*** Opening Records to process ***

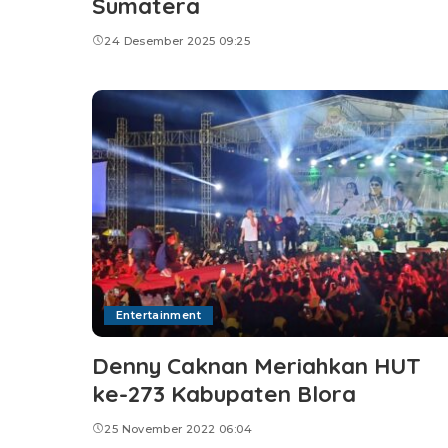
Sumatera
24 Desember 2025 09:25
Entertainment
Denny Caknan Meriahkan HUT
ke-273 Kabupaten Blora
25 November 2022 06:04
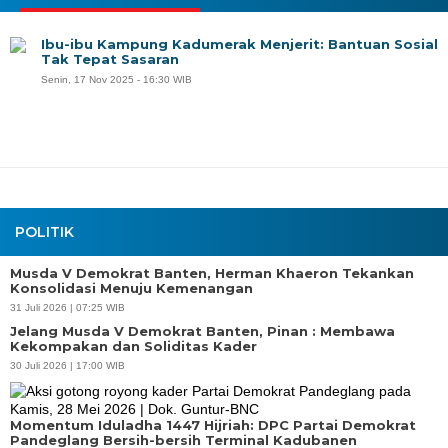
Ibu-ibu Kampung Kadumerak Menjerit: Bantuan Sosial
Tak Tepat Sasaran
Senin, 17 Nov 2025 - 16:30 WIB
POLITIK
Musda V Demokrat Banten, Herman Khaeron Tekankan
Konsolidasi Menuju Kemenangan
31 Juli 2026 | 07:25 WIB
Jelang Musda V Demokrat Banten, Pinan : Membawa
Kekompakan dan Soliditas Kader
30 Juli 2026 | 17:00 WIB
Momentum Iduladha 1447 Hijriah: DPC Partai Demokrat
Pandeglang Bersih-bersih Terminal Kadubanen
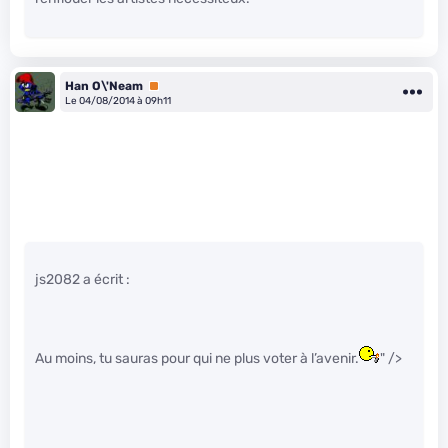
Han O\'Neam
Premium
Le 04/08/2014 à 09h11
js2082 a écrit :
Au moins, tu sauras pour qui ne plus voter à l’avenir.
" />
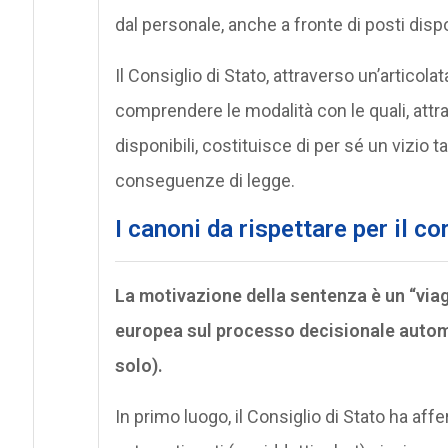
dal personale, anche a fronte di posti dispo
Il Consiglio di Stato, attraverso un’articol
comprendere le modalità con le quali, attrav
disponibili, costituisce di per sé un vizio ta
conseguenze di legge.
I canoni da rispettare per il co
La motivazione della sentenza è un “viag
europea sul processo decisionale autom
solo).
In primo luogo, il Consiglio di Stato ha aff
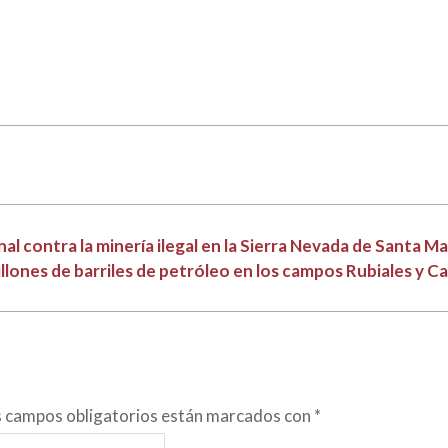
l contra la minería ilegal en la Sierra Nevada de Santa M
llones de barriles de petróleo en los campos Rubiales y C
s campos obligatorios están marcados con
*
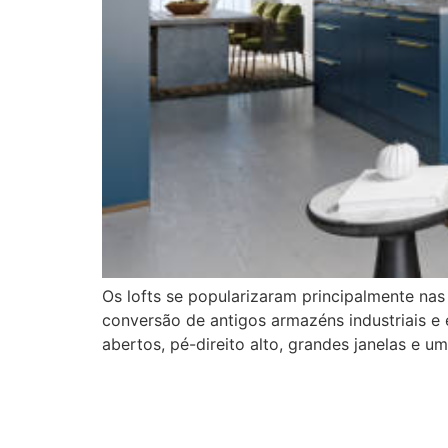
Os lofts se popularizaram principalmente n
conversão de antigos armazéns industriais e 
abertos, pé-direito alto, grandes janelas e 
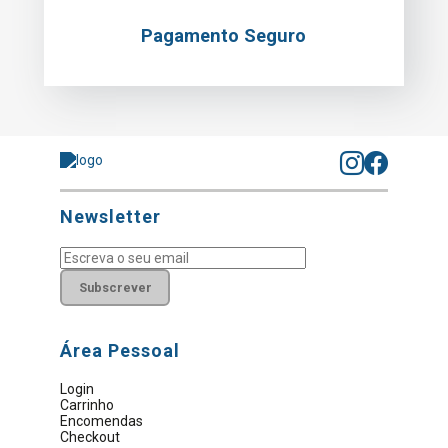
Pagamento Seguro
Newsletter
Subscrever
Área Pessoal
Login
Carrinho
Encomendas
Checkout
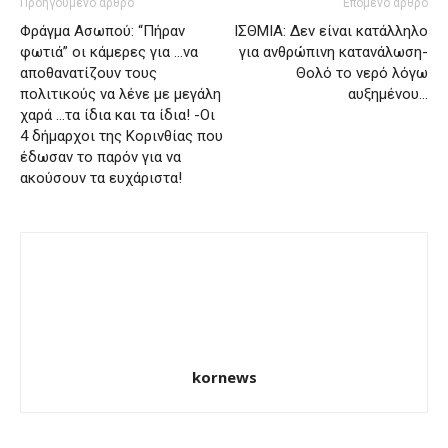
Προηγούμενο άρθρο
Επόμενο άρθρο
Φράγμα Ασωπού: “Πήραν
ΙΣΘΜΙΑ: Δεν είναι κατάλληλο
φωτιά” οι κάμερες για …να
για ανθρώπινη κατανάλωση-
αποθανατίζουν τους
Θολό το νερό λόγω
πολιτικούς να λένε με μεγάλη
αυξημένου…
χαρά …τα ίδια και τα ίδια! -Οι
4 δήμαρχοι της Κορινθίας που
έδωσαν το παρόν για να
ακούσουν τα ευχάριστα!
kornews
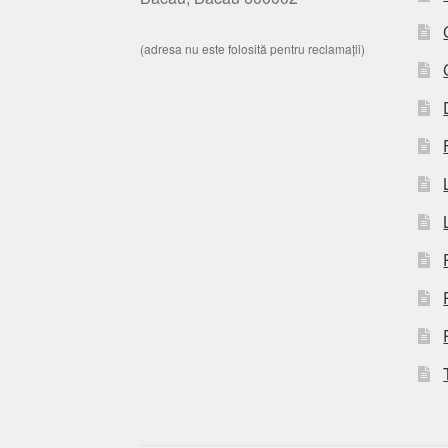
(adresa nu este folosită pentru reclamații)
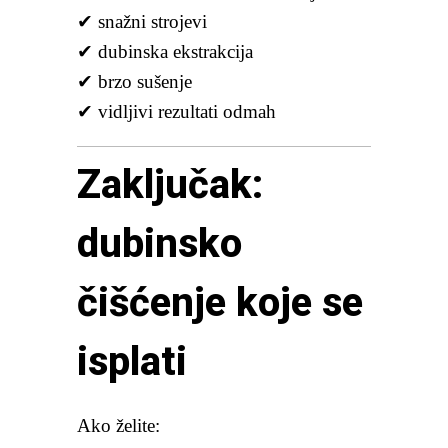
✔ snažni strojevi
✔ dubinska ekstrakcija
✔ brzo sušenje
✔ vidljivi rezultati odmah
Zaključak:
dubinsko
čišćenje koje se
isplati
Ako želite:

*** Closing Records to process ***

Only the pictures are to be omitted; restate everything else above exactly.

Sumatera
24 Desember 2025 09:25
Entertainment
Denny Caknan Meriahkan HUT
ke-273 Kabupaten Blora
25 November 2022 06:04
Ibu-ibu Kampung Kadumerak Menjerit: Bantuan Sosial
Tak Tepat Sasaran
Senin, 17 Nov 2025 - 16:30 WIB
POLITIK
Musda V Demokrat Banten, Herman Khaeron Tekankan
Konsolidasi Menuju Kemenangan
31 Juli 2026 | 07:25 WIB
Jelang Musda V Demokrat Banten, Pinan : Membawa
Kekompakan dan Soliditas Kader
30 Juli 2026 | 17:00 WIB
Momentum Iduladha 1447 Hijriah: DPC Partai Demokrat
Pandeglang Bersih-bersih Terminal Kadubanen
Han O\'Neam
Premium
Le 04/08/2014 à 09h11
js2082 a écrit :
Au moins, tu sauras pour qui ne plus voter à l’avenir.
" />
dal personale, anche a fronte di posti dispo
Il Consiglio di Stato, attraverso un’articol
comprendere le modalità con le quali, attrav
disponibili, costituisce di per sé un vizio ta
conseguenze di legge.
I canoni da rispettare per il co
La motivazione della sentenza è un “viag
europea sul processo decisionale autom
solo).
In primo luogo, il Consiglio di Stato ha aff
l contra la minería ilegal en la Sierra Nevada de Santa M
llones de barriles de petróleo en los campos Rubiales y C
s campos obligatorios están marcados con
*
Os lofts se popularizaram principalmente n
conversão de antigos armazéns industriais e 
abertos, pé-direito alto, grandes janelas e 
Pagamento Seguro
Newsletter
Subscrever
Área Pessoal
Login
Carrinho
Encomendas
Checkout
Προηγούμενο άρθρο
Επόμενο άρθρο
Φράγμα Ασωπού: “Πήραν
ΙΣΘΜΙΑ: Δεν είναι κατάλληλο
φωτιά” οι κάμερες για …να
για ανθρώπινη κατανάλωση-
αποθανατίζουν τους
Θολό το νερό λόγω
πολιτικούς να λένε με μεγάλη
αυξημένου…
χαρά …τα ίδια και τα ίδια! -Οι
4 δήμαρχοι της Κορινθίας που
έδωσαν το παρόν για να
ακούσουν τα ευχάριστα!
kornews
(adresa nu este folosită pentru reclamații)
✔ snažni strojevi
✔ dubinska ekstrakcija
✔ brzo sušenje
✔ vidljivi rezultati odmah
Zaključak:
dubinsko
čišćenje koje se
isplati
Ako želite:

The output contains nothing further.